Originally commissioned by British and Commonwealth Holdings, the Wellington Hospital was founded by Dr Arthur Levin who wanted to create a modern flagship private hospital. The South Building, which was designed by Fred Woodhead, opened in April 1974. The North Building, also designed by Fred Woodhead, opened in 1978. The Wellington Diagnostics and Outpatients Centre at Golders Green opened in 2007 and the Platinum Medical Centre, which includes an oncology centre with MRI and PET CT scanners, opened in May 2011.

==Notable patients==
- John Spencer, 8th Earl Spencer, British peer and the father of Diana, Princess of Wales died at the hospital in March 1992.
- Sir Robin Day, the broadcaster, died at the hospital in August 2000.
- Taylor Hawkins, Foo Fighters drummer, was admitted to the hospital when he overdosed on heroin during their London tour in July 2001.

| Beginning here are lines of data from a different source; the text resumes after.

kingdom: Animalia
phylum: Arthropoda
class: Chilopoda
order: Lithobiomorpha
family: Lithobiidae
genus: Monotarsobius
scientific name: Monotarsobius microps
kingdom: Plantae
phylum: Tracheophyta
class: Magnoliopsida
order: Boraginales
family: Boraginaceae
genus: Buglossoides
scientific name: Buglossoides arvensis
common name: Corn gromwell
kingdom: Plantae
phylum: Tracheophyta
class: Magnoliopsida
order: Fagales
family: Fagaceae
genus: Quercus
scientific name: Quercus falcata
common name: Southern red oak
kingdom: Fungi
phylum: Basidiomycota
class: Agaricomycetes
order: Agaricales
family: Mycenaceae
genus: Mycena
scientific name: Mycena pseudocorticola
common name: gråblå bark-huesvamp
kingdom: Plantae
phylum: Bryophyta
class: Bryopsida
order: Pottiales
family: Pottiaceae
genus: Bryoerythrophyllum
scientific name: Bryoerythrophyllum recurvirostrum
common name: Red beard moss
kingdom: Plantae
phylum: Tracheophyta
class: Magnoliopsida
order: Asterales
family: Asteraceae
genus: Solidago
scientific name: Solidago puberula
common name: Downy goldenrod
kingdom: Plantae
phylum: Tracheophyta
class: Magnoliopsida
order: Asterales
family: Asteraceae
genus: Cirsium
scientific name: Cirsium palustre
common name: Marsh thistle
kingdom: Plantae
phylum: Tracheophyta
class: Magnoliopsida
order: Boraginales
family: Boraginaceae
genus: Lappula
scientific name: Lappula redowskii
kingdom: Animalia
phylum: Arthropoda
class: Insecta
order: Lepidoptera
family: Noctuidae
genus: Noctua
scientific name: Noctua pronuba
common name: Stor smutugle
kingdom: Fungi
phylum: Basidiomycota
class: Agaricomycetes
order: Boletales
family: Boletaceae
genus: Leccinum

- Richard Burns, rally driver and winner of the 2001 World Rally Championship, died at the hospital aged 34 from complications of an astrocytoma brain tumour on 25 November 2005, exactly 4 years after winning the title.
- Prince Friso of Orange-Nassau, a member of the Dutch Royal Family, who, after being buried under an avalanche in Lech while skiing in Austria, was admitted to the hospital on 1 March 2012. He died on 12 August 2013 in the Netherlands.
- Peter O'Toole died at the hospital on 14 December 2013.